_PAGE TEXT:_
== == ==

FIVARS 2022 Spotlight – When Pixels Were Precious interview with director Jacquelyn Morie

In the early 1980s computers were new and making images with them was an experimental image maker’s dream. This immersive exhibit is a nostalgic look at one artist’s contributions to image-making with this new technological tool. The creations are displayed throughout an old house where they were originally made, and voiceovers explain a bit about the thinking behind each piece.

FIVARS had a chance to speak with VR pioneer, educator, and the director of this work – Jacquelyn Morie.

What lead to the creation of this piece?

Jacquelyn MorieDuring a talk about my history I was giving, my students fell in love with the computer graphic images I was showing that I created in the early 1980s. They encouraged me to find a way to share these works with new audiences and VR seemed the natural way to do it!

What was the production process for you and your team? What did you learn?

We first tried to build the WPWP house in TiltBrush because we wanted a more artistic, nostalgic look, but in the end, we went to more standard modeling so it would be an easier environment to navigate. Kat Yepiz (a former student now at Blizzard) did all the modeling using my references and remembrances, as well as all the interactions.

We wanted something simple, where the newness of computer graphics at the time would be the focus, but also where the place they were made situates the participant in a time long vanished.

When Pixels Were Precious

How did you become an immersive media content creator and why?

I have been an artist since a very young age, and a scientist since my teens. After working in Fine Art, photography, computer graphics, and computer science, I finally found my perfect tool to create experiences with virtual reality in the late 1980s. My focus was then, as now, to make these experiences evoke emotional responses – as in the early days of VR things there was not much of that. I feel that technology has finally caught up with my skills in creating fully immersive, multi-sensory works.

I have been doing this for 30 years and now see that what I have only dreamed of in theory can finally be realized!

What is the VR/AR industry like in your region?

== == ==

_WORK ORDER A:_ In the interview with Jacquelyn Morie, who did all the modeling for the house?
_WORK ORDER B:_
For each statement, say whether it agrees with the interview with Jacquelyn Morie, and quote the words that decide it.
(i) The house was finally built in TiltBrush.
(ii) Morie found virtual reality as her tool in the late 1980s.
(iii) Morie's students urged her to share the early images with new audiences.
_WORK ORDER C:_ Carry on the interview with Jacquelyn Morie from its last line.

_GIVEN INFORMATION:_
== == ==

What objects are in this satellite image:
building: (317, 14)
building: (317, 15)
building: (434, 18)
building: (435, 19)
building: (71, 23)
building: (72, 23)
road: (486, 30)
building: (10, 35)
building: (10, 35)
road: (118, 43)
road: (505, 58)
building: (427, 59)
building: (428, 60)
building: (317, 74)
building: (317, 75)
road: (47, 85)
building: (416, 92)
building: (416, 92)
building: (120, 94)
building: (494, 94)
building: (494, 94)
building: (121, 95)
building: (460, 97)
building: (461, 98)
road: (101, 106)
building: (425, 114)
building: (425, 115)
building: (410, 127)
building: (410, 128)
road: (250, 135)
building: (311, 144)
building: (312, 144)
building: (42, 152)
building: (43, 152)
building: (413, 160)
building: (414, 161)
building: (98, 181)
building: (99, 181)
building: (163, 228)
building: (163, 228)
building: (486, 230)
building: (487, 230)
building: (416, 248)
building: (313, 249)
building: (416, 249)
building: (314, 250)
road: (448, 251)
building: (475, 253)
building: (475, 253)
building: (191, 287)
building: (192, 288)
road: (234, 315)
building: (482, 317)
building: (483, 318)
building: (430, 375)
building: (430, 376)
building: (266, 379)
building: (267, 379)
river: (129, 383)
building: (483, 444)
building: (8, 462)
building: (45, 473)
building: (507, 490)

== == ==

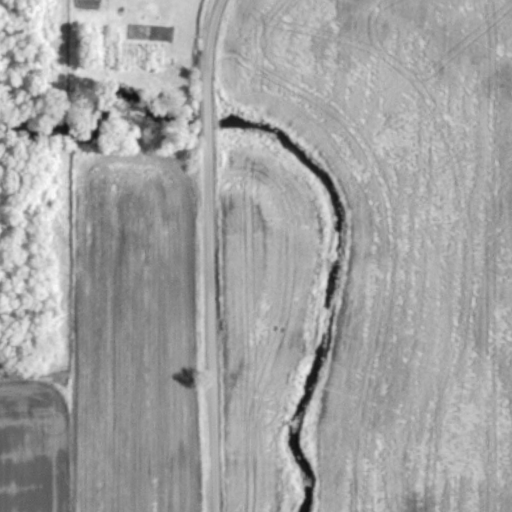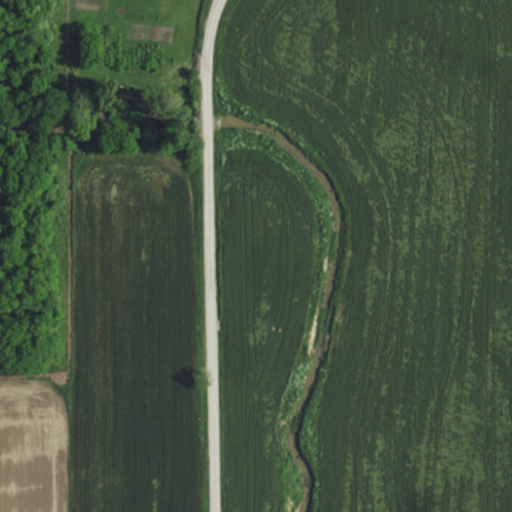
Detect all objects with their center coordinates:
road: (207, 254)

== == ==

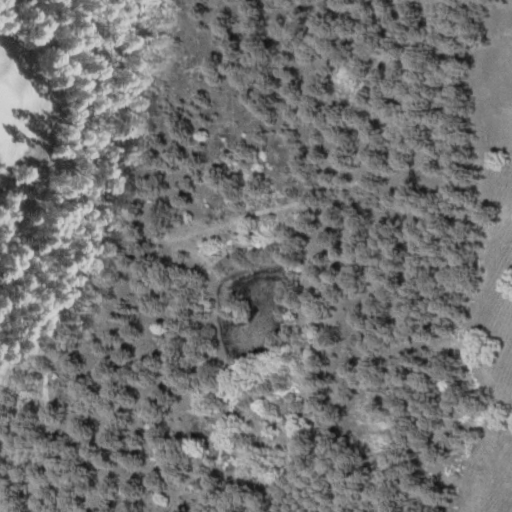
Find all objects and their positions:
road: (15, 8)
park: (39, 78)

== == ==

_WRITTEN ANSWER A:_ Kat Yepiz, a former student now at Blizzard.

_WRITTEN ANSWER B:_
(i) No: "in the end, we went to more standard modeling so it would be an easier environment to navigate"
(ii) Yes: "I finally found my perfect tool to create experiences with virtual reality in the late 1980s"
(iii) Yes: "They encouraged me to find a way to share these works with new audiences"

_WRITTEN ANSWER C:_
As a major US city, we have an amazing community of companies, participants, and creators

What do you have planned for the future?

My goal for the next year is to get a new version of my patented Scent Collar – the safest scent release device for VR – ready for developers to test out. I firmly believe we have yet to tap into the most amazing aspects of multi-sensory immersive media via our physiology and neurology, and I want to be leading these investigations.

I also think that we are poised to have meaningful AI characters populate our immersive worlds and I want to make ones you will remember forever.

When Pixels Were Precious

What would you like to share with fellow content creators and/or the industry?

Be bold and try things that have never been done, BUT – know the history and learn from those giants who have gone before you.

Do you think VR festivals like FIVARS are important?

FIVARS is critical because it selects important experimental works and not just the polished, more commercially ready works. Every single piece in FIVARS allows us to probe deeply and learn more, and we are all learning the possibilities of this amazing new medium!

Anything else you’d like to add?

I made my first personal VR work in 1992 with my colleague Mike Goslin. It was called Virtopia and it debuted at the 1992 Florida Film Festival, making it the first VR Artwork to be premièred at such a venue. This is only my second festival entry – 30 years later!

This image is a pixel-enhanced self-portrait created in the early 1980s by drawing on a graphics tablet with a monitor turned on its side!